_What the task requires_
Type out the lines below exactly, from the first through the line holding "middle dip: (167, 252)", and include no pictures.

□ □ □

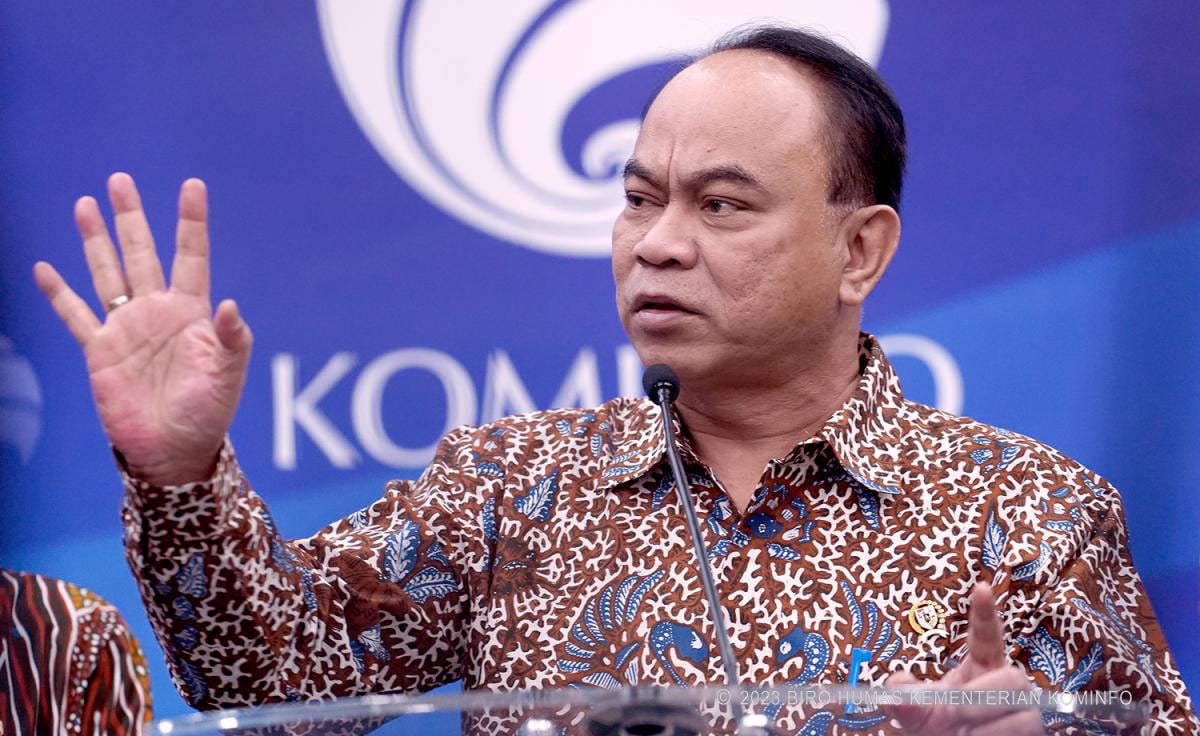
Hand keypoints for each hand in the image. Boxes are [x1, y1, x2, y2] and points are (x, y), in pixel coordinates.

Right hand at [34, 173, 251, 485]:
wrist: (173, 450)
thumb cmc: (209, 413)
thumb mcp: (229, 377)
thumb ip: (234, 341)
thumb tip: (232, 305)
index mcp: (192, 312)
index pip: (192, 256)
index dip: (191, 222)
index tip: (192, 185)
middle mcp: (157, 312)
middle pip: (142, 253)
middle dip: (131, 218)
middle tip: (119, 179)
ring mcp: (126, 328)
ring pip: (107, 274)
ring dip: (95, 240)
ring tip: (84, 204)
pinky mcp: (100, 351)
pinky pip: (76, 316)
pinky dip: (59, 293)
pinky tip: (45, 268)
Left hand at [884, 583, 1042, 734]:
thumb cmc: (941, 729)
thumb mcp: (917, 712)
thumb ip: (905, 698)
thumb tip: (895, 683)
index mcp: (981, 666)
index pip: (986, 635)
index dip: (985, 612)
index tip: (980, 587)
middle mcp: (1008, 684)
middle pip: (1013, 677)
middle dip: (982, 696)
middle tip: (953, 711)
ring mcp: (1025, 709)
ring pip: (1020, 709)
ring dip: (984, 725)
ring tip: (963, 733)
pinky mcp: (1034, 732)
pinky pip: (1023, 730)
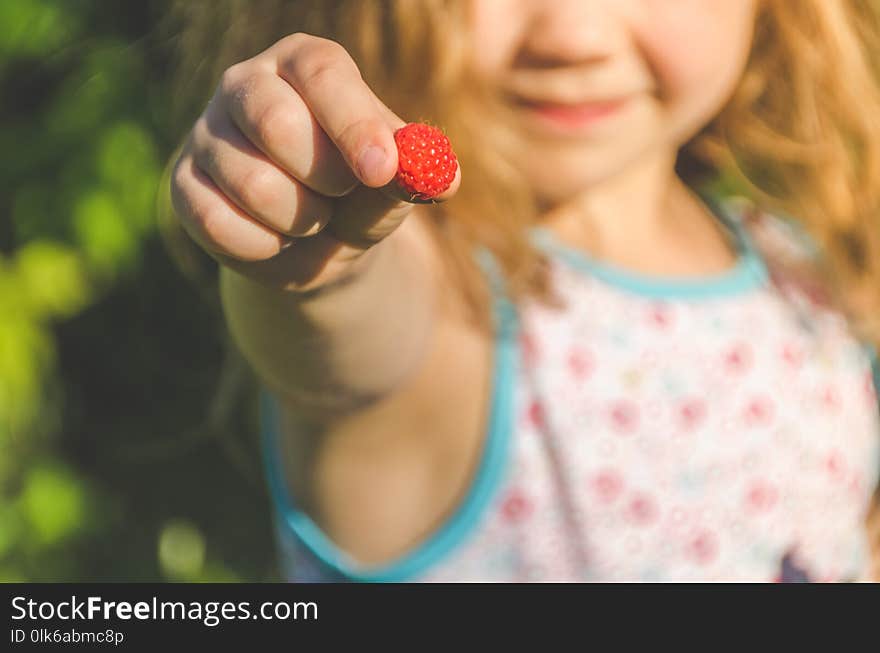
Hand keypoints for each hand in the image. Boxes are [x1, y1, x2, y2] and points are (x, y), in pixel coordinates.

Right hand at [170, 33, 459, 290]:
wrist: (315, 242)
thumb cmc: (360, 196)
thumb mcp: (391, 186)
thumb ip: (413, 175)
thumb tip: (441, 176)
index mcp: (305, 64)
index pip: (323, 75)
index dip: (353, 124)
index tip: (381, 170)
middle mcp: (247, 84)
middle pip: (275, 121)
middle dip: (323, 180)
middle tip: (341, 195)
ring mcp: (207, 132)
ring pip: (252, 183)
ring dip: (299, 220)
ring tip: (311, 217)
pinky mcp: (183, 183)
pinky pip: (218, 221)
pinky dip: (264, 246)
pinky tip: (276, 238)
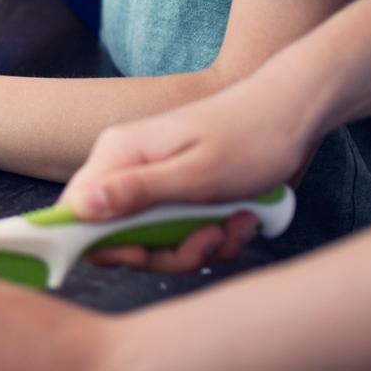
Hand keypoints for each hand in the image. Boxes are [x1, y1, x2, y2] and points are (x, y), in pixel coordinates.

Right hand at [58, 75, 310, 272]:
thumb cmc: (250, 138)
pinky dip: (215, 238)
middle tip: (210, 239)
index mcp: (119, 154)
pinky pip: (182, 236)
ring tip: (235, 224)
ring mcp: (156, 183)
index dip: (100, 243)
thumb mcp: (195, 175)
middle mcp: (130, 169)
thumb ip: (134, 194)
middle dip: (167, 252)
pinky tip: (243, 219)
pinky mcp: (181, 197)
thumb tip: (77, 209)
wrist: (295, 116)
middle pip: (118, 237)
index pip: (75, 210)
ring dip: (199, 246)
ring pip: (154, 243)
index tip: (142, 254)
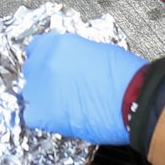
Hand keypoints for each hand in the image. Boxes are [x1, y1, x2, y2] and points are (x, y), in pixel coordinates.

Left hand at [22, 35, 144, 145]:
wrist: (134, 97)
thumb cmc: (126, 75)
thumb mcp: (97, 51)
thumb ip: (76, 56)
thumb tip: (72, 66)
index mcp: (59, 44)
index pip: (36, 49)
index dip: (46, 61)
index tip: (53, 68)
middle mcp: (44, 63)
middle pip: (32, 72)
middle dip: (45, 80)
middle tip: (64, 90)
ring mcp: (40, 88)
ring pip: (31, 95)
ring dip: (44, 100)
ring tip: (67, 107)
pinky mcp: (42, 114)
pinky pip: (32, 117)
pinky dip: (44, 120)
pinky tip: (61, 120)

□ □ □

_Solution to this problem_
Hand keypoints for each hand in the image. Boxes are [x1, y1, x2, y2] and points are (x, y), in pixel coordinates.

Right hand at [34, 173, 251, 485]:
wrist: (173, 450)
thumb cmc: (209, 413)
thumb mcp: (229, 377)
thumb ip: (234, 341)
thumb tip: (232, 305)
index mcp: (192, 312)
index pip: (192, 256)
index dip: (191, 222)
index tip: (192, 185)
middle mcp: (157, 312)
middle pip: (142, 253)
middle dip: (131, 218)
middle tip: (119, 179)
ring mcp: (126, 328)
ring pip: (107, 274)
ring dip: (95, 240)
ring tip: (84, 204)
pinky mcp: (100, 351)
pinky pip: (76, 316)
pinky dip: (59, 293)
pinky tip: (45, 268)
Left hand at [884, 583, 1042, 734]:
thumb cmc: (941, 729)
thumb mcp: (917, 712)
thumb ip: (905, 698)
thumb tip: (895, 683)
index mcp: (981, 666)
index pip: (986, 635)
index dip: (985, 612)
index tip: (980, 587)
middle mcp: (1008, 684)
middle pip: (1013, 677)
middle dip: (982, 696)
middle tip: (953, 711)
ring mcp: (1025, 709)
ring pip: (1020, 709)
ring dip: (984, 725)
ring tip: (963, 733)
pinky mcp: (1034, 732)
pinky pip: (1023, 730)
Hand keypoints for each hand in the image. Boxes are [x1, y1, x2, y2] and points are (x, y), in pixel coordinates.

Right hand at [170, 33, 459, 290]:
wrist: (315, 242)
thumb cmc: (360, 196)
thumb mcp: (391, 186)
thumb ip: (413, 175)
thumb tip: (441, 176)
index mcp: (305, 64)
index pip: (323, 75)
index dip: (353, 124)
index tip: (381, 170)
middle mcp: (247, 84)
middle pip: (275, 121)
middle dip: (323, 180)
middle tip: (341, 195)
ring mcp: (207, 132)
ring pip: (252, 183)
ring dip: (299, 220)
ring tip: (311, 217)
pinky mcp: (183, 183)
pinky pip: (218, 221)
pinky dip: (264, 246)
pinky tip: (276, 238)
Hand keypoints for each hand in the image. Boxes are [x1, y1, x2, y2] and points are (x, y), in pixel coordinates.

Right hand at [58, 75, 310, 272]:
thumb cmc: (250, 138)
pinky dip: (215, 238)
middle tip: (210, 239)
index mcp: (119, 154)
pinky pip: (182, 236)
ring tip: (235, 224)
ring mcp: (156, 183)
index dip: (100, 243)
thumb mcp: (195, 175)
middle mcp: (130, 169)
thumb ip: (134, 194)
middle dip: (167, 252)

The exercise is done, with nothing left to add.